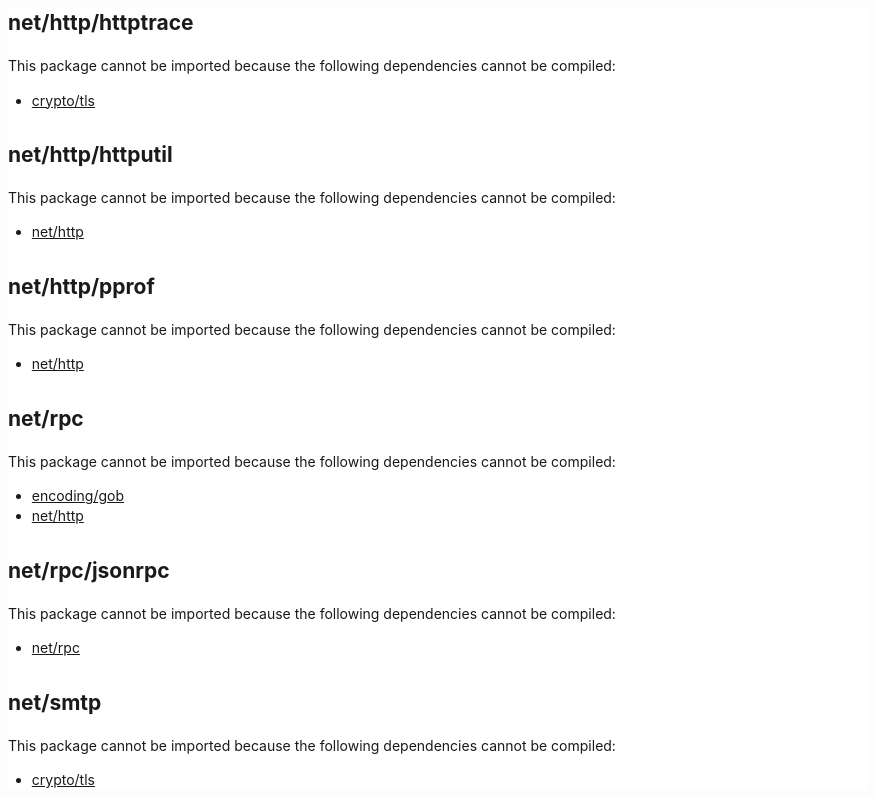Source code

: 
## net/http/httptrace


This package cannot be imported because the following dependencies cannot be compiled:

  * [crypto/tls](#cryptotls)





## net/http/httputil


This package cannot be imported because the following dependencies cannot be compiled:

  * [net/http](#nethttp)





## net/http/pprof


This package cannot be imported because the following dependencies cannot be compiled:

  * [net/http](#nethttp)







## net/rpc


This package cannot be imported because the following dependencies cannot be compiled:

  * [encoding/gob](#encodinggob)
  * [net/http](#nethttp)





## net/rpc/jsonrpc


This package cannot be imported because the following dependencies cannot be compiled:

  * [net/rpc](#netrpc)





## net/smtp


This package cannot be imported because the following dependencies cannot be compiled:

  * [crypto/tls](#cryptotls)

YOUR INSTRUCTIONS
Transcribe the material exactly, keeping every word and none of the pictures.

OUTPUT FOR THIS TASK
Source code

: 
## net/http/httptrace


This package cannot be imported because the following dependencies cannot be compiled:

  * [crypto/tls](#cryptotls)





## net/http/httputil


This package cannot be imported because the following dependencies cannot be compiled:

  * [net/http](#nethttp)





## net/http/pprof


This package cannot be imported because the following dependencies cannot be compiled:

  * [net/http](#nethttp)







## net/rpc


This package cannot be imported because the following dependencies cannot be compiled:

  * [encoding/gob](#encodinggob)
  * [net/http](#nethttp)





## net/rpc/jsonrpc


This package cannot be imported because the following dependencies cannot be compiled:

  * [net/rpc](#netrpc)





## net/smtp


This package cannot be imported because the following dependencies cannot be compiled:

  * [crypto/tls](#cryptotls)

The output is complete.